Sin embargo, los comportamientos impulsivos, con sus reacciones desmedidas y esas respuestas irracionales sobre las que parece que no tenemos ningún control, tienen “mala fama”. No son correctos, ni educados. No tienen en cuenta las necesidades de los otros o las reglas del grupo. En el mejor de los casos y a dosis moderadas, son graciosos por la espontaneidad o el atrevimiento del que son capaces. En el peor de los casos son peligrosos, brutales y mortales. Recordemos que en ellos está la semilla del vivir o morir.

Goleman, uno de los padres de la Inteligencia Emocional, la inteligencia del éxito, considera el autocontrol como una de las competencias clave. Sin autocontrol el resto de las competencias son inestables. En realidad, sin autocontrol toda la vida del sujeto es inestable e impredecible. Goleman utiliza un término que refleja muy bien la impulsividad, habla de “secuestro emocional” o del “secuestro de la amígdala” y lo explica diciendo que se produce en “aquellas ocasiones en que nuestros sistemas de alarma accionan la parte más rápida y primitiva del cerebro, provocando una actuación inmediata con una fuerte carga emocional, que nos conduce finalmente a una situación peor que la inicial”.

¿Qué desata los impulsos? ¿Qué burla los mecanismos de control de la razón?

Es sencillo. El fuerte sentimiento de amenaza, real o imaginario, que la persona percibe. Su reacción es desproporcionada porque la percepción del peligro potencial es desproporcionada. Los impulsivos son inseguros. Puede que bravucones, puede que peligrosos, pero inseguros como niños. Tal vez ahí resida el mayor riesgo, los comportamientos impulsivos son peligrosos porque quienes los llevan a cabo son niños con la fuerza y los recursos de las personas mayores.

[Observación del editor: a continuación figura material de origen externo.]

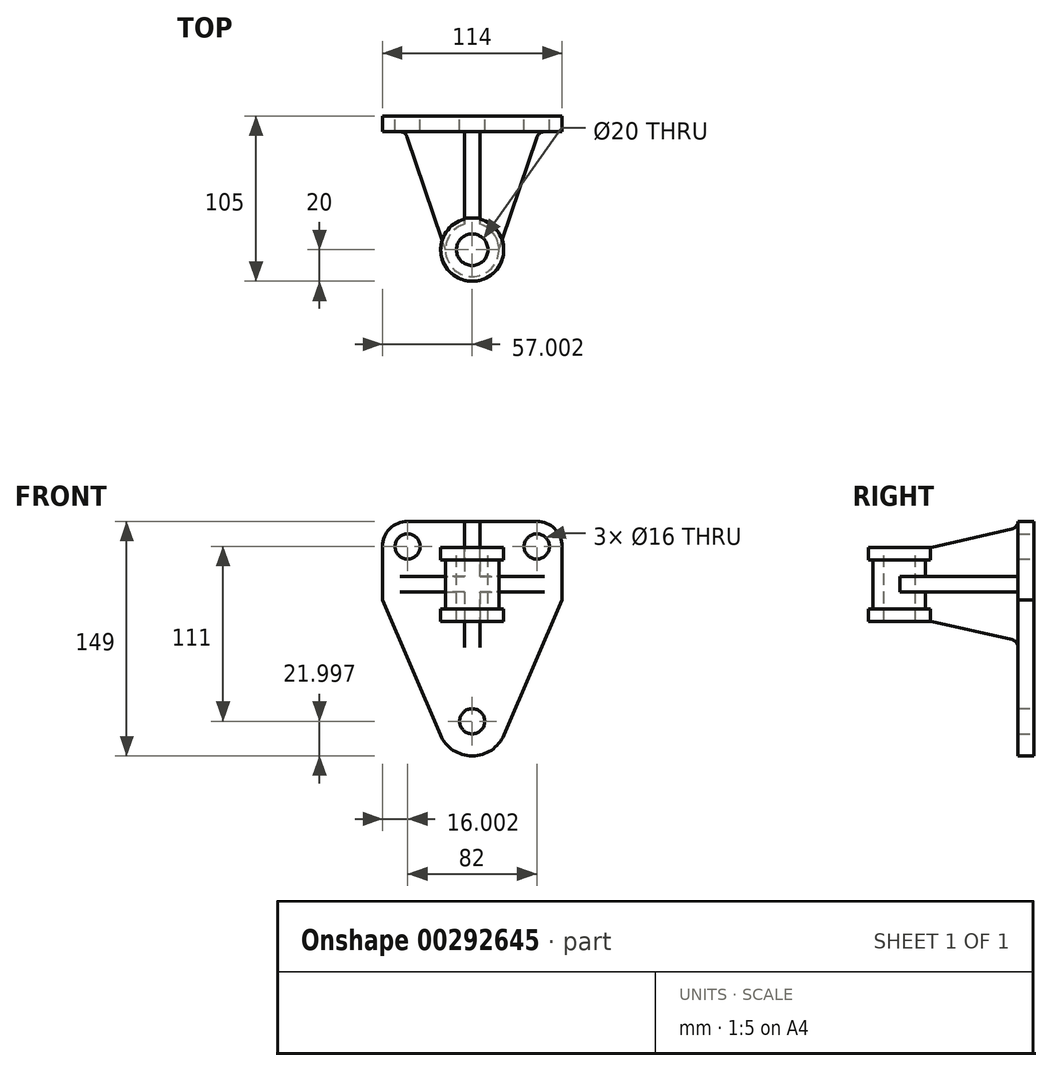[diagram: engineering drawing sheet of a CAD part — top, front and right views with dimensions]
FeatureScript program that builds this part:
annotation { "Feature Type Name" : "Feature", "Feature Type Description" : "" }
export const myFeature = defineFeature(function(context is Context, id is Id, definition is map)
    precondition{}
    {
        {
            var Q0;
            Q0=qCreatedBy(makeId("Front.planeOp"),FACE);
            var sketch = newSketch(context, id + "F0", { "sketchPlane" : qUnion([Q0])});
            skLineSegment(sketch, "E0", {"start": v(-54.95, 108) * mm, "end": v(59.05, 108) * mm});
            skLineSegment(sketch, "E1", {"start": v(59.05, 108) * mm, "end": v(59.05, 58) * mm});
            skLineSegment(sketch, "E2", {"start": v(-54.95, 108) * mm, "end": v(-54.95, 58) * mm});
            skPoint(sketch, "E3.orphan", {"position": v(2.05, 108) * mm});
            skPoint(sketch, "E4.orphan", {"position": v(2.05, -30) * mm});
            skPoint(sketch, "E5.end.orphan", {"position": v(2.05, -8) * mm});
            skArc(sketch, "E6", {"start": v(-18.16, -27.67) * mm, "mid": v(2.05, -41) * mm, "end": v(22.27, -27.67) * mm});
            skLineSegment(sketch, "E7", {"start": v(-54.95, 58) * mm, "end": v(-18.16, -27.67) * mm});
            skLineSegment(sketch, "E8", {"start": v(59.05, 58) * mm, "end": v(22.27, -27.67) * mm});
            skArc(sketch, "E9", {"start": v(22.27, -27.67) * mm, "mid": v(2.05, -41) * mm, "end": v(-18.16, -27.67) * mm});
            skCircle(sketch, "E10", {"center": v(2.05, -19) * mm, "radius": 8 * mm});
            skSolve(sketch);
        }
        {
            var Q0;
            Q0 = qSketchRegion(id + "F0", true);
            extrude(context, id + "F1", {"entities" : qUnion([Q0]), "depth" : 10 * mm});
        }
        {
            var Q0;
            Q0=makeQuery(id+"F1.opExtrude","SWEPT_EDGE",EDGE,{"disambiguationData":[OSD([sQuery(id+"F0.wireOp",EDGE,"E0"),sQuery(id+"F0.wireOp",EDGE,"E2")])]});
            var Q1;
            Q1=makeQuery(id+"F1.opExtrude","SWEPT_EDGE",EDGE,{"disambiguationData":[OSD([sQuery(id+"F0.wireOp",EDGE,"E0"),sQuery(id+"F0.wireOp",EDGE,"E1")])]});
            fillet(context, id + "F2", {"entities" : qUnion([Q0, Q1]), "radius" : 16 * mm, "tangentPropagation" : true, "allowEdgeOverflow" : false});
        }
        {
            var Q0;
            Q0=makeQuery(id+"F1.opExtrude","CAP_FACE",FACE,{"disambiguationData":[OSD([sQuery(id+"F0.wireOp",EDGE,"E0"),sQuery(id+"F0.wireOp",EDGE,"E1"),sQuery(id+"F0.wireOp",EDGE,"E2"),sQuery(id+"F0.wireOp",EDGE,"E7"),sQuery(id+"F0.wireOp",EDGE,"E8"),sQuery(id+"F0.wireOp",EDGE,"E9"),sQuery(id+"F0.wireOp",EDGE,"E10")])],"isStart":true});
            var sketch = newSketch(context, id + "F3", { "sketchPlane" : qUnion([Q0])});
            skCircle(sketch, "E11", {"center": v(-43.05, 92) * mm, "radius": 8 * mm});
            skCircle(sketch, "E12", {"center": v(38.95, 92) * mm, "radius": 8 * mm});
            skSolve(sketch);
        }
        {
            var Q0;
            Q0 = qSketchRegion(id + "F3", true);
            extrude(context, id + "F4", {"entities" : qUnion([Q0]), "operationType" : NewBodyOperationType.REMOVE, "endBound" : BoundingType.THROUGH_ALL, "oppositeDirection" : true, "depth" : 25 * mm});
        }
        {
            var Q0;
            Q0=makeQuery(id+"F1.opExtrude","CAP_FACE",FACE,{"disambiguationData":[OSD([sQuery(id+"F0.wireOp",EDGE,"E0"),sQuery(id+"F0.wireOp",EDGE,"E1"),sQuery(id+"F0.wireOp",EDGE,"E2"),sQuery(id+"F0.wireOp",EDGE,"E7"),sQuery(id+"F0.wireOp",EDGE,"E8"),sQuery(id+"F0.wireOp",EDGE,"E9"),sQuery(id+"F0.wireOp",EDGE,"E10")])],"isStart":false});
            var sketch = newSketch(context, id + "F5", { "sketchPlane" : qUnion([Q0])});
            skLineSegment(sketch, "E13", {"start": v(2.05, 108) * mm, "end": v(7.05, 108) * mm});
            skLineSegment(sketch, "E14", {"start": v(7.05, 108) * mm, "end": v(-2.95, 108) * mm});
            skLineSegment(sketch, "E15", {"start": v(-2.95, 108) * mm, "end": v(-2.95, 28) * mm});
            skLineSegment(sketch, "E16", {"start": v(-2.95, 28) * mm, "end": v(7.05, 28) * mm});
            skLineSegment(sketch, "E17", {"start": v(7.05, 28) * mm, "end": v(7.05, 108) * mm});
            skSolve(sketch);
        }
        {
            var Q0;
            Q0 = qSketchRegion(id + "F5", true);
            extrude(context, id + "F6", {"entities" : qUnion([Q0]), "operationType" : NewBodyOperationType.ADD, "depth" : 75 * mm});
        }
        {
            var Q0;
            Q0=makeQuery(id+"F6.opExtrude","SWEPT_FACE",FACE,{"disambiguationData":[OSD([sQuery(id+"F5.wireOp",EDGE,"E15")])]});
            var sketch = newSketch(context, id + "F7", { "sketchPlane" : qUnion([Q0])});
            skArc(sketch, "E18", {"start": v(10, 108) * mm, "mid": v(11.1, 104.89) * mm, "end": v(13.9, 103.13) * mm});
            skLineSegment(sketch, "E19", {"start": v(10, 108) * mm, "end": v(10, 68) * mm});
            skLineSegment(sketch, "E20", {"start": v(10, 68) * mm, "end": v(85, 68) * mm});
            skLineSegment(sketch, "E21", {"start": v(85, 68) * mm, "end": v(85, 87) * mm});
            skLineSegment(sketch, "E22", {"start": v(65, 91.54) * mm, "end": v(13.9, 103.13) * mm});
            skLineSegment(sketch, "E23", {"start": v(85, 91.54) * mm, "end": v(65, 91.54) * mm});
            skLineSegment(sketch, "E24", {"start": v(85, 91.54) * mm, "end": v(85, 87) * mm});
            skLineSegment(sketch, "E25.MirrorCS", {"start": v(85, 68) * mm, "end": v(85, 49) * mm});
            skLineSegment(sketch, "E26.MirrorCS", {"start": v(85, 44.47) * mm, "end": v(85, 49) * mm});
            skLineSegment(sketch, "E27.MirrorCS", {"start": v(85, 44.47) * mm, "end": v(65, 44.47) * mm});
            skLineSegment(sketch, "E28.MirrorCS", {"start": v(65, 44.47) * mm, "end": v(13.9, 32.88) * mm});
            skArc(sketch, "E29.MirrorCS", {"start": v(10, 28) * mm, "mid": v(11.1, 31.13) * mm, "end": v(13.9, 32.88) * mm});
            skLineSegment(sketch, "E30", {"start": v(10, 108) * mm, "end": v(85, 108) * mm});
            skLineSegment(sketch, "E31", {"start": v(85, 108) * mm, "end": v(85, 28) * mm});
            skLineSegment(sketch, "E32", {"start": v(85, 28) * mm, "end": v(10, 28) * mm});
            skSolve(sketch);
        }
        {
            var Q0;
            Q0=makeQuery(id+"F7.imprint","IMPRINT",FACE,{"disambiguationData":[TD([[makeQuery(id+"F7.imprint","IMPRINT",EDGE,{"derivedFrom":sQuery(id+"F7.wireOp",EDGE,"E18")}),1.0]])]});
            var Q1;
            {var subQ2=sQuery(id+"F7.wireOp",EDGE,"E27.MirrorCS");Q1=makeQuery(id+"F7.imprint","IMPRINT",FACE,{"disambiguationData":[TD([[makeQuery(id+"F7.imprint","IMPRINT",EDGE,{"derivedFrom":subQ2}),1.0]])]});}
            extrude(context, id + "F8", {"entities" : qUnion([Q0, Q1]), "operationType" : NewBodyOperationType.REMOVE, "endBound" : BoundingType.THROUGH_ALL, "oppositeDirection" : true, "depth" : 25 * mm});
        }
        {
            var Q0;
            Q0=makeQuery(id+"F8.boolean.opBoolean","COPY",FACE,{"derivedFrom":makeQuery(id+"F8.opExtrude","SWEPT_FACE",FACE,{"disambiguationData":[OSD([sQuery(id+"F7.wireOp",EDGE,"E23")])]})});
            var sketch = newSketch(context, id + "F9", { "sketchPlane" : qUnion([Q0])});
            skCircle(sketch, "E33", {"center": v(2.05, -85) * mm, "radius": 20 * mm});
            skSolve(sketch);
        }
        {
            var Q0;
            Q0 = qSketchRegion(id + "F9", true);
            extrude(context, id + "F10", {"entities" : qUnion([Q0]), "operationType" : NewBodyOperationType.ADD, "oppositeDirection" : true, "depth" : 8 * mm});
        }
        {
            var Q0;
            Q0=makeQuery(id+"F8.boolean.opBoolean","COPY",FACE,{"derivedFrom":makeQuery(id+"F8.opExtrude","SWEPT_FACE",FACE,{"disambiguationData":[OSD([sQuery(id+"F7.wireOp",EDGE,"E27.MirrorCS")])]})});
            var sketch = newSketch(context, id + "F11", { "sketchPlane" : qUnion([Q0])});
            skCircle(sketch, "E34", {"center": v(2.05, 85) * mm, "radius": 20 * mm});
            skSolve(sketch);
        }
        {
            var Q0;
            Q0 = qSketchRegion(id + "F11", true);
            extrude(context, id + "F12", {"entities" : qUnion([Q0]), "operationType" : NewBodyOperationType.ADD, "oppositeDirection" : true, "depth" : 8 * mm});
        }
        {
            var Q0;
            Q0=makeQuery(id+"F12.opExtrude","CAP_FACE",FACE,{"disambiguationData":[OSD([sQuery(id+"F11.wireOp",EDGE,"E34")])],"isStart":false});
            var sketch = newSketch(context, id + "F13", { "sketchPlane" : qUnion([Q0])});
            skCircle(sketch, "E35", {"center": v(2.05, -85) * mm, "radius": 17 * mm});
            skPoint(sketch, "E35.perimeterSnap0", {"position": v(2.05, -85) * mm});
            skPoint(sketch, "E35.perimeterSnap1", {"position": v(-2.95, -75.32) * mm});
            skSolve(sketch);
        }
        {
            var Q0;
            Q0 = qSketchRegion(id + "F13", true);
            extrude(context, id + "F14", {"entities" : qUnion([Q0]), "operationType" : NewBodyOperationType.ADD, "depth" : 38 * mm});
        }
        {
            var Q0;
            Q0=makeQuery(id+"F10.boolean.opBoolean","MERGE",FACE,{"derivedFrom":[makeQuery(id+"F8.boolean.opBoolean","COPY",FACE,{"derivedFrom":makeQuery(id+"F8.opExtrude","SWEPT_FACE",FACE,{"disambiguationData":[OSD([sQuery(id+"F7.wireOp",EDGE,"E23")])]})}),makeQuery(id+"F10.opExtrude","CAP_FACE",FACE,{"disambiguationData":[OSD([sQuery(id+"F9.wireOp",EDGE,"E33")])],"isStart":true})]});
            var sketch = newSketch(context, id + "F15", { "sketchPlane" : qUnion([Q0])});
            skCircle(sketch, "E36", {"center": v(2.05, -85) * mm, "radius": 10 * mm});
            skSolve(sketch);
        }
        {
            var Q0;
            Q0 = qSketchRegion(id + "F15", true);
            extrude(context, id + "F16", {"entities" : qUnion([Q0]), "operationType" : NewBodyOperationType.REMOVE, "endBound" : BoundingType.THROUGH_ALL, "oppositeDirection" : true, "depth" : 25 * mm});
        }
        {
            var Q0;
            Q0=makeQuery(id+"F1.opExtrude","CAP_FACE",FACE,{"disambiguationData":[OSD([sQuery(id+"F0.wireOp",EDGE,"E0"),sQuery(id+"F0.wireOp",EDGE,"E1"),sQuery(id+"F0.wireOp",EDGE,"E2"),sQuery(id+"F0.wireOp",EDGE,"E7"),sQuery(id+"F0.wireOp",EDGE,"E8"),sQuery(id+"F0.wireOp",EDGE,"E9"),sQuery(id+"F0.wireOp",EDGE,"E10")])],"isStart":false});
            var sketch = newSketch(context, id + "F17", { "sketchPlane" : qUnion([Q0])});
            skLineSegment(sketch, "E37", {"start": v(-43.95, 68) * mm, "end": v(-43.95, 73) * mm});
            skLineSegment(sketch, "E38", {"start": v(-43.95, 73) * mm, "end": v(-14.95, 73) * mm});
            skLineSegment(sketch, "E39", {"start": v(-14.95, 73) * mm, "end": v(-14.95, 63) * mm});
            skLineSegment(sketch, "E40", {"start": v(-14.95, 63) * mm, "end": v(-43.95, 63) * mm});
            skLineSegment(sketch, "E41", {"start": v(-43.95, 63) * mm, "end": v(-43.95, 73) * mm});
            skLineSegment(sketch, "E42.MirrorCS", {"start": v(48.05, 63) * mm, "end": v(48.05, 73) * mm});
            skLineSegment(sketch, "E43.MirrorCS", {"start": v(48.05, 73) * mm, "end": v(19.05, 73) * mm});
            skLineSegment(sketch, "E44.MirrorCS", {"start": v(19.05, 63) * mm, "end": v(48.05, 63) * mm});
            skPoint(sketch, "E45.start.orphan", {"position": v(2.05, 28) * mm});
            skPoint(sketch, "E46.start.orphan", {"position": v(-2.95, 68) * mm});
            skLineSegment(sketch, "E47", {"start": v(19.05, 63) * mm, "end": v(7.05, 63) * mm});
            skLineSegment(sketch, "E48", {"start": v(7.05, 63) * mm, "end": v(7.05, 73) * mm});
            skLineSegment(sketch, "E49", {"start": v(7.05, 73) * mm, "end": v(19.05, 73) * mm});
            skLineSegment(sketch, "E50", {"start": v(-14.95, 63) * mm, "end": v(-2.95, 63) * mm});
            skLineSegment(sketch, "E51", {"start": v(-2.95, 63) * mm, "end": v(-2.95, 73) * mm});
            skLineSegment(sketch, "E52", {"start": v(-2.95, 73) * mm, "end": v(-14.95, 73) * mm});
            skSolve(sketch);
        }
        {
            var Q0;
            Q0 = qSketchRegion(id + "F17", true);
            extrude(context, id + "F18", {"entities" : qUnion([Q0]), "operationType" : NewBodyOperationType.ADD, "depth" : 75 * mm});
        }
        {
            var Q0;
            {var subQ1=sQuery(id+"F17.wireOp",EDGE,"E49");var subQ2=sQuery(id+"F17.wireOp",EDGE,"E43.MirrorCS");Q0=makeQuery(id+"F18.boolean.opBoolean","SPLIT",FACE,{"disambiguationData":[TD([makeQuery(id+"F6.opExtrude","SWEPT_FACE",FACE,{"disambiguationData":[OSD([sQuery(id+"F5.wireOp",EDGE,"E17")])]})])],"derivedFrom":makeQuery(id+"F18.opExtrude","SWEPT_FACE",FACE,{"disambiguationData":[OSD([subQ2,subQ1])]})});}
            var sketch = newSketch(context, id + "F19", { "sketchPlane" : qUnion([Q0])});
            skCircle(sketch, "E53", {"center": v(2.05, -85) * mm, "radius": 10 * mm});
            skSolve(sketch);
        }
        {
            var Q0;
            Q0 = qSketchRegion(id + "F19", true);
            extrude(context, id + "F20", {"entities" : qUnion([Q0]), "operationType" : NewBodyOperationType.REMOVE, "endBound" : BoundingType.THROUGH_ALL, "oppositeDirection" : true, "depth" : 25 * mm});
        }
        {
            var Q0;
            {var subQ1=sQuery(id+"F17.wireOp",EDGE,"E49");var subQ2=sQuery(id+"F17.wireOp",EDGE,"E43.MirrorCS");Q0=makeQuery(id+"F18.boolean.opBoolean","SPLIT",FACE,{"disambiguationData":[TD([makeQuery(id+"F6.opExtrude","SWEPT_FACE",FACE,{"disambiguationData":[OSD([sQuery(id+"F5.wireOp",EDGE,"E17")])]})])],"derivedFrom":makeQuery(id+"F18.opExtrude","SWEPT_FACE",FACE,{"disambiguationData":[OSD([subQ2,subQ1])]})});}
            var sketch = newSketch(context, id + "F21", { "sketchPlane" : qUnion([Q0])});
            skArc(sketch, "E54", {"start": v(48.05, -10) * mm, "mid": v(45.14, -10.94) * mm, "end": v(43.32, -13.4) * mm});
            skLineSegment(sketch, "E55", {"start": v(19.05, -85) * mm, "end": v(43.32, -13.4) * mm});
            skLineSegment(sketch, "E56", {"start": v(19.05, -85) * mm, "end": v(48.05, -85) * mm});
            skLineSegment(sketch, "E57", {"start": v(48.05, -85) * mm, "end": v(48.05, -10) * mm});
            skLineSegment(sketch, "E58.MirrorCS", {"start": v(-14.95, -85) * mm, "end": v(-39.21, -13.4) * mm});
            skArc(sketch, "E59.MirrorC", {"start": v(-43.95, -10) * mm, "mid": v(-41.03, -10.94) * mm, "end": v(-39.21, -13.4) * mm});
            skLineSegment(sketch, "E60.MirrorCS", {"start": v(-43.95, -85) * mm, "end": v(-43.95, -10) * mm});
            skLineSegment(sketch, "E61.MirrorCS", {"start": v(-14.95, -85) * mm, "end": v(-43.95, -85) * mm});
            skPoint(sketch, "E62.start.orphan", {"position": v(2.05, -85) * mm});
            skSolve(sketch);
        }
        {
            var Q0;
            Q0 = qSketchRegion(id + "F21", true);
            extrude(context, id + "F22", {"entities" : qUnion([Q0]), "operationType" : NewBodyOperationType.REMOVE, "oppositeDirection" : true, "depth" : 10 * mm});
        }
    });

Cuando los niveles de tensión suben, cuando el estrés se hace mayor, cuando las personas se sienten presionadas, atrapadas o en peligro, los viejos impulsos pueden desatarse. Desatarlos es la manera que tiene el impulsivo de salir de esa situación de inseguridad y malestar. Se activa el primitivo mensaje vivir o morir al precio que sea, si es preciso matando.

También desatan los impulsos la falta de estímulos, el aburrimiento, la falta se sentido en la vida. Entonces el impulsivo recurre a sus instintos precisamente para salir de ese tedio y la forma de hacerlo es siempre pasar a la acción. No tener una razón para hacer algo, no tener un sentido para vivir, también carga la bomba de relojería de los impulsos. Porque la falta de sentido o la falta de estímulos son una muerte simbólica, de la que él impulsivo tratará de salir con lo recursos que tiene. Sus impulsos.

Dos sugerencias finales.

Si eres una persona impulsiva con menos recursos de control de los que te gustaría tener. O si los demás te perciben con una persona impulsiva y de “arranques”. Bueno, está bien que sepas, que los mecanismos de control siempre se pueden mejorar y hacer que realmente controlen más.

Si no eres una persona impulsiva pero estás rodeado de personas que sí lo son. Tal vez sería bueno que analizaras que haces para atraer este tipo de sujetos, porque algo que es interesante es que los impulsivos no lo son con todo el mundo. Seleccionan con quien lo pueden ser.

En cualquiera de los casos. Recuerda que se trata de aprender a tratar al niño que llevamos dentro.